At the heart of Lummox is a prickly Big Brother relationship between the author and a black teenager named Clarence Jeter. The young man is incarcerated at a reformatory where Magnuson is briefly employed as a child care worker. Clarence’s juvenile record includes robbing convenience stores and stealing cars, but his most distinguishing characteristic is a horribly scarred face, the result of his sister covering him in Sterno and setting him on fire when he was six years old. “Now he’s got no ears and no hair,” writes Magnuson. What remains of the boy’s face is “a wafflework of grafts.” The wary friendship that develops between Magnuson and Clarence is surprisingly raucous and touching, like an inner city variation on the bond between Dave Eggers and his brother Toph in Eggers’ memoir, A Heartbreaking Work of Staggering Genius. Magnuson arranges a day pass for Clarence and takes him hiking at nearby Half Moon Lake. Soon they’re sharing a doobie in the marshes. It ends tragically in a way that will stay with you long after you’ve finished reading Lummox.
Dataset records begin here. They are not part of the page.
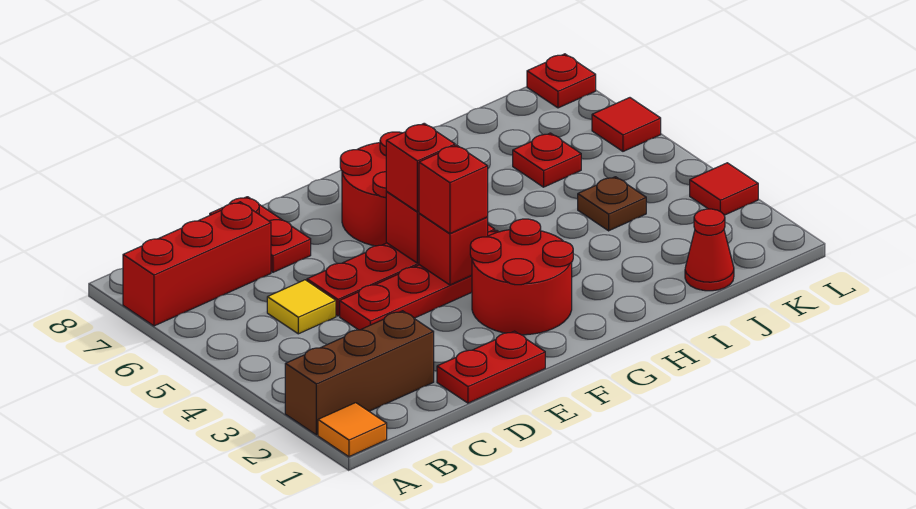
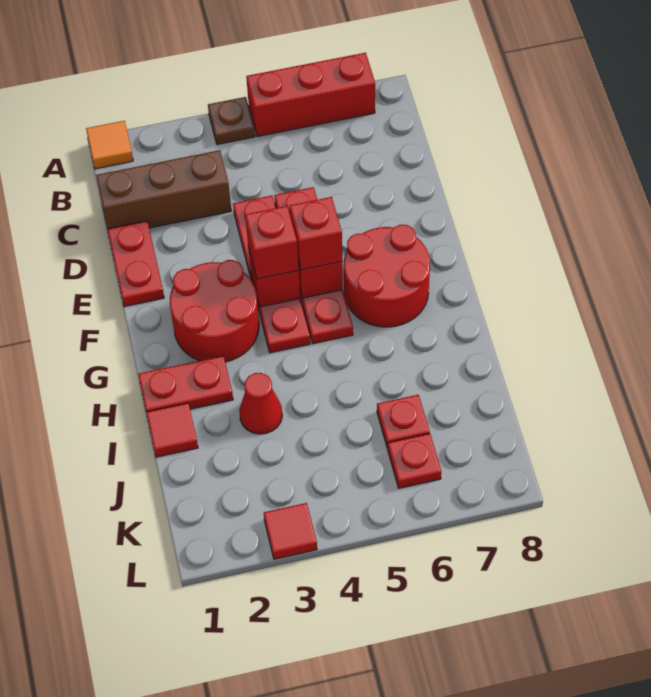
brown 1x3 brick [285,311,434,435] -> brown 1x3 brick turned to [96,150,231,229]
red 1x3 brick [123,202,271,326] -> red 1x3 brick turned to [246,53,375,137]
yellow 1x1 tile [267,280,336,334] -> none
red 1x2 plate [210,197,311,272] -> red 1x2 plate moved to [138,356,233,412]
red 1x1 cone [685,209,734,291] -> red 1x1 cone moved to [239,373,282,434]
brown 1x1 plate [578,177,646,231] -> brown 1x1 plate moved to [208,97,255,145]
red 1x1 tile [592,98,661,151] -> red 1x1 tile moved to [146,403,198,457]
red 1x1 plate [527,54,596,108] -> red 1x1 plate moved to [388,434,441,488]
If Mike Magnuson has a blind spot as a writer, it’s probably located in the vicinity of the massive chip he carries on his shoulder regarding academic feminists. The opening half-dozen pages of Lummox are taken up with a bilious diatribe against Women’s Studies programs (to which he can’t resist referring as “Hag Studies”). The notion that feminists on principle pose a castrating threat to the lummoxes of America seems a dubious argument at best. But never mind. Harboring dark suspicions about overeducated college chicks is a privilege born to lummoxes. Mike Magnuson should know. He wrote the book on lummoxes. And an otherwise smart and funny book it is.